[Dataset entries]
^^^^
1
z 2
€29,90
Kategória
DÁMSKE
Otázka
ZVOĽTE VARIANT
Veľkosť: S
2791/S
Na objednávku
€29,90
^^^^
- **Exercise**:
The records above are to be printed in full, exactly as they appear.

- **Solved exercise**:
1
z 2
€29,90
Kategória
DÁMSKE
Otázka
ZVOĽTE VARIANT
Veľkosť: S
2791/S
Na objednávku
€29,90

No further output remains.